From the remaining chapters (from chapter 6), choose 3 or 4 or 5 sentences that you want to “study.” From too much and not the mood by Chew-BoseYou can follow my lead (see document used in class Tuesday) or you can conceive of your own analytic approach to the sentence. The key to this exercise is to bring your focus to the level of the author’s sentences and try to fathom what she’s doing there.
Studying sentences from Chew-Bose: What’s to learn from someone else’s (excellent) prose? (Surely, envy occurs, but if you can move past that snippiness—what’s on the other side?)
Chapter 2
• “These older girls created landmarks out of picnic tables.”100• “I was, back then, a decade or so away from clocking my brownness, from taking notice of its veiled prominence in my life. I wasn’t so much blind to it, but uninvolved in it. Emotionless about it.” 101• “Those older girls were on to something. They collected boyfriends in neighboring schools as if expanding the real estate of their allure. These older girls were wise to the curve and clout of their bodies…netting attention….I still remember most of their names—both first and last. They pleat my memory with singsong.” 104-5• “Backyards, for me, have either been fiction or totally spooky. There are few things more unnerving than when, in the dead of night, a backyard light
motion-detects something but reveals nothing.” 105
• “I was a girl upstairs in her room with the door closed, growing hostile. Impenetrable and uncertain. A combination that only seemed to accelerate maters and freshly renew my sensitivity to other families, mostly white, and their mountain-topped superiority….In my mind, these families were an avatar for goodness. Well-organized thoughtfulness. My envy churned thick since I wasn’t yet teenage, and happening upon the translucent blahs that arrive with those years.” 109
Chapter 3
• “There’s no suitable language for feeling adrift when on paper you seem all right.” 128• “…the blunt quiet in my apartment…momentarily…impassable” 133• “Feeling miserable is, by nature, a spiraling condition” 130• “Concern, far beyond my scope, was compacted into me” 128• “You’ve not so much witnessed sadness but sleuthed it.” 131• “What I’m sure of is the dead squirrel’s body and how I can’t unsee its dark brown corpse like a blotch of balsamic in our aqua-blue pool. That house, its backyard, the lilac bush, my green shag carpet, the older girls, the boys, the squirrel, still wind me up. Like omens I neglected, like apprehensions I would only later—much, much later—understand as how my body was, in its way, anthologizing my childhood.” 125
Document used on Tuesday:
While studying these sentences—writing them out (above), reading them aloud, re-reading them silently–I notice:
1. the spoken-ness of these sentences…comes from how many begin with a subject, the author claiming it (for me, to me, I was…), and then a thought that unfolds as it would in real time conversation but also….with a polished feel maybe because of the well-timed modifying phrases and clauses that delay the end of the sentence.

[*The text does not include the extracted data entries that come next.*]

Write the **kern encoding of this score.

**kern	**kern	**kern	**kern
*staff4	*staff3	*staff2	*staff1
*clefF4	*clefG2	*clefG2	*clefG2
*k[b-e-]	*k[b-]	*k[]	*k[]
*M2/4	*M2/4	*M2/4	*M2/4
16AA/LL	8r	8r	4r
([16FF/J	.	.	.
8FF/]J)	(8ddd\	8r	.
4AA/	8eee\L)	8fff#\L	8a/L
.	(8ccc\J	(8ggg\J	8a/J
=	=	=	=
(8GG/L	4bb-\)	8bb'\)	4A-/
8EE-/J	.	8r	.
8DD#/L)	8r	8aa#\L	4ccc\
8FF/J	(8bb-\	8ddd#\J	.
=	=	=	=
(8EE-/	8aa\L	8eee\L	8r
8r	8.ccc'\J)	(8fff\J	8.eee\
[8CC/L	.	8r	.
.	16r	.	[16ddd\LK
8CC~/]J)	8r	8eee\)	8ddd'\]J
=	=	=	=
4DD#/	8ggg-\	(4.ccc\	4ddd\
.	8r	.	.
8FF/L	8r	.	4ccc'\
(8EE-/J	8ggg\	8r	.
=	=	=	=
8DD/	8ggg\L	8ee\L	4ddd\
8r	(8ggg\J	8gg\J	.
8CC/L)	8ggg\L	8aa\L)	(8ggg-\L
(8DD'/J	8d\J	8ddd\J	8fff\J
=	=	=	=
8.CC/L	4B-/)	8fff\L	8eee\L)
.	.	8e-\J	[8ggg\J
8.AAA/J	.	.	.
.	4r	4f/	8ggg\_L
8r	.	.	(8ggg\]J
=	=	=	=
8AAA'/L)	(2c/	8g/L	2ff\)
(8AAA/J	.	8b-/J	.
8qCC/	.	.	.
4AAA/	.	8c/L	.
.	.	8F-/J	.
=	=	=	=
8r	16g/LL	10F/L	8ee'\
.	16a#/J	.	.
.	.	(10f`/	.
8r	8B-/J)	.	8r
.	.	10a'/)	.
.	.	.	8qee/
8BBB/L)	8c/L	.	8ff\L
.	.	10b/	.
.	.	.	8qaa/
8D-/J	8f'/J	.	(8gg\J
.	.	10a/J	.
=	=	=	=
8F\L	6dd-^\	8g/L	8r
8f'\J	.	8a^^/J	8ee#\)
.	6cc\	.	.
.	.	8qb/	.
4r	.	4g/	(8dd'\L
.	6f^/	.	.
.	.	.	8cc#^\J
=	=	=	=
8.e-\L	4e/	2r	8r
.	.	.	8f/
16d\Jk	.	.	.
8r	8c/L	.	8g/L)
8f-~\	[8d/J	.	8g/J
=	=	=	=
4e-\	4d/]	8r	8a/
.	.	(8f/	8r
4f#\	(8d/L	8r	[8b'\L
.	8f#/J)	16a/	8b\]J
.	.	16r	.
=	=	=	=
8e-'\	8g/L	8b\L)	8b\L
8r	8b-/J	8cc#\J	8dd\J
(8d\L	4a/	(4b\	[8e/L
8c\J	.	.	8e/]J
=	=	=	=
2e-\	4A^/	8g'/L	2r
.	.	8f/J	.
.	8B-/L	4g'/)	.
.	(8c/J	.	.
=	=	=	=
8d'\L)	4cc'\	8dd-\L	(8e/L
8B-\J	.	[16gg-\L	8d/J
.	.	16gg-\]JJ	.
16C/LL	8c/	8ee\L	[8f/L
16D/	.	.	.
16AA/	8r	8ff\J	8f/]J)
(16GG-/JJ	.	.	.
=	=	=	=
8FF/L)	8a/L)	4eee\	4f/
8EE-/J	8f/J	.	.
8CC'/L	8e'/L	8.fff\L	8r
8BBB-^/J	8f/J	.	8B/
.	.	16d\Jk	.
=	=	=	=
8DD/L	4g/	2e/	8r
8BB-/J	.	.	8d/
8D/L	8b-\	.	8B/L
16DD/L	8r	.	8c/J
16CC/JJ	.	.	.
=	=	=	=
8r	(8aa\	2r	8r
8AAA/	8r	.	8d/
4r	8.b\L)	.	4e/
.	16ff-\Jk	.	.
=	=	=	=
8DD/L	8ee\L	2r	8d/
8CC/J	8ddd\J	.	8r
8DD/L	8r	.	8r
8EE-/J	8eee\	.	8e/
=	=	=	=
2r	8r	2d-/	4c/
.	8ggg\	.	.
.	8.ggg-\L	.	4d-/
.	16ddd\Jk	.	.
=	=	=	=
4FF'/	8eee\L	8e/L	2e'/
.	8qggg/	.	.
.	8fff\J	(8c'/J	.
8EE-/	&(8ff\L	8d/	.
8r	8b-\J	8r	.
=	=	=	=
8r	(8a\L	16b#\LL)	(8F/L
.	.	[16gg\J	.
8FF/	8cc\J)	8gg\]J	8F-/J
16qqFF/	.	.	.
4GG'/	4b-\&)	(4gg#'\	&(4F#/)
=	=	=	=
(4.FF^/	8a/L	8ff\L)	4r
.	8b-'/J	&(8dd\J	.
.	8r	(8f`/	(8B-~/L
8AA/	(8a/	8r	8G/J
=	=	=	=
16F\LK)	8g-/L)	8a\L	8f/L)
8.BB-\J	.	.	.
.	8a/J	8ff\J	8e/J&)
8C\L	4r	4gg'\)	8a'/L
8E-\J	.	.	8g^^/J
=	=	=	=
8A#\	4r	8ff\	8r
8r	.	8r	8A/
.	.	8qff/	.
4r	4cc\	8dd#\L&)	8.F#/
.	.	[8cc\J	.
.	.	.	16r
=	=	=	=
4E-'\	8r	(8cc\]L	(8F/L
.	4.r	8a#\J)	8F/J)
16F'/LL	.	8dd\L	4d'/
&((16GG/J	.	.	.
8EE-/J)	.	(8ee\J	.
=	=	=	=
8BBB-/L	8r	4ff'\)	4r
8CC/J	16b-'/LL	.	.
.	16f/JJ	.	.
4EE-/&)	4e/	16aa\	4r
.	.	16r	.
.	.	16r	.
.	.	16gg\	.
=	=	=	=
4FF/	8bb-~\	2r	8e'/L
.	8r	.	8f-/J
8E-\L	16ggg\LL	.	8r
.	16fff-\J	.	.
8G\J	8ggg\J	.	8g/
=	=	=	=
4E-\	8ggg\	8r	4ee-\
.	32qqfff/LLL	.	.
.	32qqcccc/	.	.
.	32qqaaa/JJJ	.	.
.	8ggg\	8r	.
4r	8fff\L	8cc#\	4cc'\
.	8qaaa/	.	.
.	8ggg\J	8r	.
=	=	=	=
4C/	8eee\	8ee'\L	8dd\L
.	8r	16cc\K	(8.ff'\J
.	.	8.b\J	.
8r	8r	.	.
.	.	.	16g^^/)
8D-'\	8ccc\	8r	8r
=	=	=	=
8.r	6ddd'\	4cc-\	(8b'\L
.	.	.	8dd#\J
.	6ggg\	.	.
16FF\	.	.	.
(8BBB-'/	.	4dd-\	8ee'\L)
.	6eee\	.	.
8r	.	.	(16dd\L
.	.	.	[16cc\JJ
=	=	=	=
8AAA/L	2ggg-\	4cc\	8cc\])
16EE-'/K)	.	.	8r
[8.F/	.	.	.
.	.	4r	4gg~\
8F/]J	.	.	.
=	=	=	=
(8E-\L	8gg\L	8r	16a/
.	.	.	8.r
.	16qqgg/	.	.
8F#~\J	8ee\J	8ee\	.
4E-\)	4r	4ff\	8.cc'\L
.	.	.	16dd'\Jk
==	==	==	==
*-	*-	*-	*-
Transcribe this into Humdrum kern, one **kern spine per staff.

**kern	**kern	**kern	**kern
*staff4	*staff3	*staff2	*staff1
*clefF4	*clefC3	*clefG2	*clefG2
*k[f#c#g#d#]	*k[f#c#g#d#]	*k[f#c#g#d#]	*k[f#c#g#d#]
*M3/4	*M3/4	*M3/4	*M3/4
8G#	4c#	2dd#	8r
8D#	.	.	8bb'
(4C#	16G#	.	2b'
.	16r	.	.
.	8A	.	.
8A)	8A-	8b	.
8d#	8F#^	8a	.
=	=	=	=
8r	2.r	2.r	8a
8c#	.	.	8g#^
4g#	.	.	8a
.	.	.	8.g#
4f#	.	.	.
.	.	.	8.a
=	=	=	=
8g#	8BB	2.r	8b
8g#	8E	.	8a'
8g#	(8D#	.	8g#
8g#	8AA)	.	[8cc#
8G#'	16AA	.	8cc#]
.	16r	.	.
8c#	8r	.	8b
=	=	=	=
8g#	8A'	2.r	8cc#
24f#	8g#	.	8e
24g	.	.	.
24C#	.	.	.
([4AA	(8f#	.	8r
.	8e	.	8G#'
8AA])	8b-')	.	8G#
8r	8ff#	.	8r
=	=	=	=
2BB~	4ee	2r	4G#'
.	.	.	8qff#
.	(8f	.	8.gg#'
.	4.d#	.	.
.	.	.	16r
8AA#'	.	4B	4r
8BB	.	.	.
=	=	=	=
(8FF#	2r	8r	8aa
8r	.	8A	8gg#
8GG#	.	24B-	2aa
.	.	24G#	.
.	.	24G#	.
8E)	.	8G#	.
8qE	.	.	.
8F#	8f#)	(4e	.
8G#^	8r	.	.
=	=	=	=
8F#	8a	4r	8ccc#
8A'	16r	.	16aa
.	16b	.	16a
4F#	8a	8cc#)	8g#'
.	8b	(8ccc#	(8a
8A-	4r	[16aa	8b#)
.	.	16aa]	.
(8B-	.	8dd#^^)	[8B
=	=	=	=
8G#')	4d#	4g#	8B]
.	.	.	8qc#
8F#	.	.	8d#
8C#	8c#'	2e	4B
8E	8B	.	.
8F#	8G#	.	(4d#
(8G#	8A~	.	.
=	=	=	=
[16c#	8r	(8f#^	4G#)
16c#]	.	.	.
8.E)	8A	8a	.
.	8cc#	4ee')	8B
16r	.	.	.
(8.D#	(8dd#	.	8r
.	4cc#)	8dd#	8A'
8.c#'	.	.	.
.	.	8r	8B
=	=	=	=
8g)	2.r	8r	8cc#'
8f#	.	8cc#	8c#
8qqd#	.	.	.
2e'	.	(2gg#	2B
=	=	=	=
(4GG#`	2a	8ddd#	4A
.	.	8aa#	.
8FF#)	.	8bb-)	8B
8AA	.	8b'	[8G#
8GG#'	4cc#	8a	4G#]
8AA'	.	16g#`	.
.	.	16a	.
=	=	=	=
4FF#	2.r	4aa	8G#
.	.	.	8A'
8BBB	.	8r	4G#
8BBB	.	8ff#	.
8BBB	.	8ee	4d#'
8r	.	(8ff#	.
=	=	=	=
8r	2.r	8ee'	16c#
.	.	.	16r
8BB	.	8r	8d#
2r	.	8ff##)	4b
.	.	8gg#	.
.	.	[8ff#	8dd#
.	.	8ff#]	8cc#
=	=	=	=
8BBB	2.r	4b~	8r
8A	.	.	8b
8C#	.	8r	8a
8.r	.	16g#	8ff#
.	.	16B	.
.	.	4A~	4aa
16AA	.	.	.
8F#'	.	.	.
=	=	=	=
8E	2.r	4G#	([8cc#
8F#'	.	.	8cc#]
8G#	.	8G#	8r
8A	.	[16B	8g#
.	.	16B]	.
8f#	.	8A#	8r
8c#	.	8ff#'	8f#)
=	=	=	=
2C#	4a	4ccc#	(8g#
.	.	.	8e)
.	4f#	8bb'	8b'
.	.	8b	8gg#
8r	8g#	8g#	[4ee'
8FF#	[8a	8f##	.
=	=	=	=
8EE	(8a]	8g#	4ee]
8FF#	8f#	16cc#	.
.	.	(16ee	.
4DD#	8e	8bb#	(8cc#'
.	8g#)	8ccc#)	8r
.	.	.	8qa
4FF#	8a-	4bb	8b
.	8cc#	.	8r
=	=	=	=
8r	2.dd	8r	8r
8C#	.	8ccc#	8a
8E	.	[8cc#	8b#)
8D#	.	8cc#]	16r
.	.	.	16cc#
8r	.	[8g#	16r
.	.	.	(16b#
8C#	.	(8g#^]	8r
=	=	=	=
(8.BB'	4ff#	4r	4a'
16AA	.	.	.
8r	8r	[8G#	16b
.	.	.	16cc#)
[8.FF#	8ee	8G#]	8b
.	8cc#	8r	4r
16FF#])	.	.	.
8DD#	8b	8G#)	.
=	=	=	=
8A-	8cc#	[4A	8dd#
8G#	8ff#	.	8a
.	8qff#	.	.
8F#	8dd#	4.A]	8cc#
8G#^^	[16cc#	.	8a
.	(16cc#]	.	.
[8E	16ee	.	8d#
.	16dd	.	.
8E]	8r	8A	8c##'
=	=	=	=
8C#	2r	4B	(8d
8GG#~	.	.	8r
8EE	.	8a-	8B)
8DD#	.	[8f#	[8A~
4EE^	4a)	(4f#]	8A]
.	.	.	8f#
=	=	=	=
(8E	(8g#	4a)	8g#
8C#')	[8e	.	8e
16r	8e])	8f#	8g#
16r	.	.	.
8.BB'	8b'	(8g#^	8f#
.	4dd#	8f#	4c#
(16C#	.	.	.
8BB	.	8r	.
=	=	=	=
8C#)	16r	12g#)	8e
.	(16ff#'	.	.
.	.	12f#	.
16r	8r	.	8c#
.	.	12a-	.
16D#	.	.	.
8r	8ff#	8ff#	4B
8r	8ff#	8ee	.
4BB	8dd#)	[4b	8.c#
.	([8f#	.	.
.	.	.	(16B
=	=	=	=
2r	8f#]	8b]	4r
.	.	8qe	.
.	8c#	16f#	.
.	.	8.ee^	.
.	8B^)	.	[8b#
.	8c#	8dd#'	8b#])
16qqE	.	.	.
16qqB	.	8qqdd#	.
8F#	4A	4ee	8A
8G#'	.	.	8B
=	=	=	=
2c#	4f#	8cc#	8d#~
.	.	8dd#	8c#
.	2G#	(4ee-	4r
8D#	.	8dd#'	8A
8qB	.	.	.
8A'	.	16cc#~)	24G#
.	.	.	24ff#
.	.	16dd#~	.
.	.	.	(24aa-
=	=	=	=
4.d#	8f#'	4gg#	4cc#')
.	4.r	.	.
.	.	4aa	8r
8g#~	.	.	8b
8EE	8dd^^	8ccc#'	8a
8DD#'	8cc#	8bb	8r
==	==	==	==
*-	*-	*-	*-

2. the writing, though ‘personal’ in the sense of being revelatory of her self, the composition of her self, is clinical, intellectual—like Montaigne’s—it blocks together, like Legos, all these nouns that fit into image. Lots of sentence fragments that serve as modifying phrases. As for energetic verbs, she doesn’t over do them; she finds a lot of them in (converted) adjectives and nouns: compacted, clocking, anthologizing.
3. Chapter 2 is about here “deeply honed unease.” 101. Chapter 3 is about convolutions of miserable-ness. Both are “negative feelings” in the sense of feelings we’d rather not have too much of, or if having them, would rather move quickly away from. I don’t get the sense that she has in her naming and history of her discomfort been liberated from it. Its more like she’s befriended it, so it won’t have the chance to grow and suddenly show up and sink her.